Yo vivo de mis dibujos, pero no dibujo lo mismo para la prensa que para El cartel, que no tiene ninguna censura (de hecho, ni siquiera hay censura dentro del grupo; si uno opina distinto de los demás no hay problema, El cartel sale así, con sus divergencias y todo). Con la música me pasa algo parecido; en realidad es lo que más me gusta pero como sé que no voy a poder vivir de ella, prefiero no hacer ninguna concesión con mi grupo, Solex, y vivir de otra cosa.

Además de El cartel, de las ilustraciones y de la música, editas el fanzine ¡Qué suerte! Háblanos de él.

Es un fanzine fundamentalmente gráfico. De hecho, la idea era que no tuviera texto, pero algunos de los dibujantes que participan prefieren no renunciar a las palabras. No lleva publicidad y se financia a fondo perdido. Empecé hace diez años, cuando llegué a Madrid [Olaf es belga]. Conocí unos dibujantes que me gustaban y decidí hacer un fanzine; entre mi hermana, que es ilustradora, Mauro Entrialgo, yo y alguna gente más empezamos a reunir historietas. Y salió bien, así que seguimos adelante. Desde entonces ha ido saliendo un número al año, cada vez más gordos y con la participación de más y más dibujantes de todo el mundo. También suele colaborar gente del mundo de la música. De hecho, en el último, el Número Enfermo –siempre son monográficos– hay colaboraciones de Chris Knox y de Link de los Meanies.
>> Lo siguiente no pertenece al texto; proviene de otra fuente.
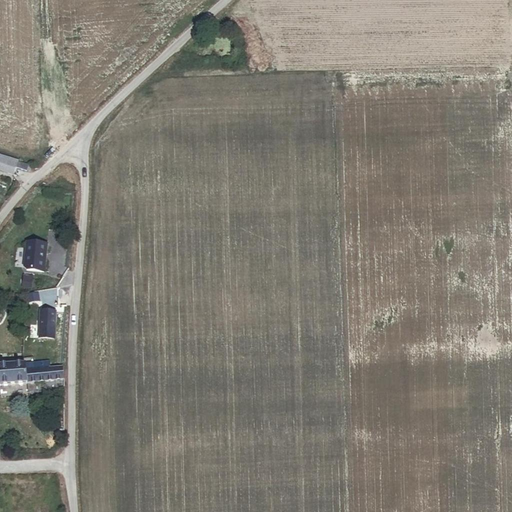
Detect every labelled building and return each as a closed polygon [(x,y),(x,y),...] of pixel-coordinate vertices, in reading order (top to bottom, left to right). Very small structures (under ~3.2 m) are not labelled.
[(0,171),(14,177),(17,169),(19,163),(0,156),(0,171)] [(17,169),(27,172),(29,167),(19,163),(17,169)] [(28,271),(46,273),(49,245),(29,243),(26,268),(28,271)] [(23,288),(33,289),(34,277),(25,276),(23,288)] [(57,314),(44,313),(41,340),(54,341),(57,314)] [(50,364),(0,368),(0,387),(65,383),(64,368),(51,369),(50,364)]
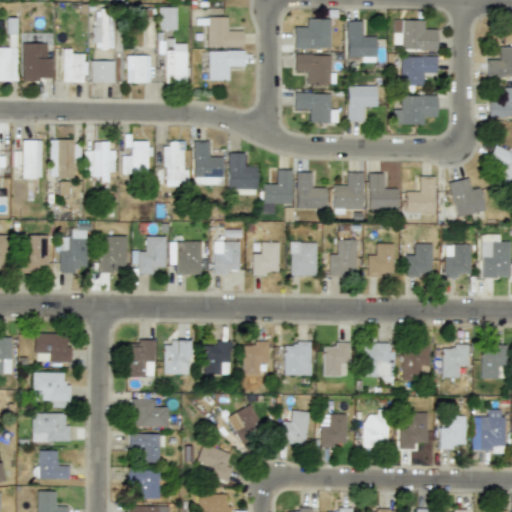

Y participa gente de Bélgica, Brasil, Hong Kong, EE UU, Argentina, Australia, Méjico… Además, Cutlas, que hace mucho tiempo que no se prodiga, hace una aparición estelar.

¿Alguna actividad más?

Fabrico sellos de linóleo y, cuando reúno unos cuantos, edito unos pequeños libritos de sellos. También están, cómo no, los Doo Rags, [aparatitos para hacer música o ruido, según se mire]. A partir de un juguete con sonido, una de esas pistolas galácticas, por ejemplo, pueden construirse magníficos aparatos que luego puedes decorar como más te guste. A veces los hago por encargo, para otros grupos de música, aunque lo que más me gusta es que cada uno se haga el suyo. Por eso he editado un librito de instrucciones –Coser y cantar– que explica cómo se fabrican. Que yo conozca, hay por lo menos tres grupos que se han construido su propio Doo Rag.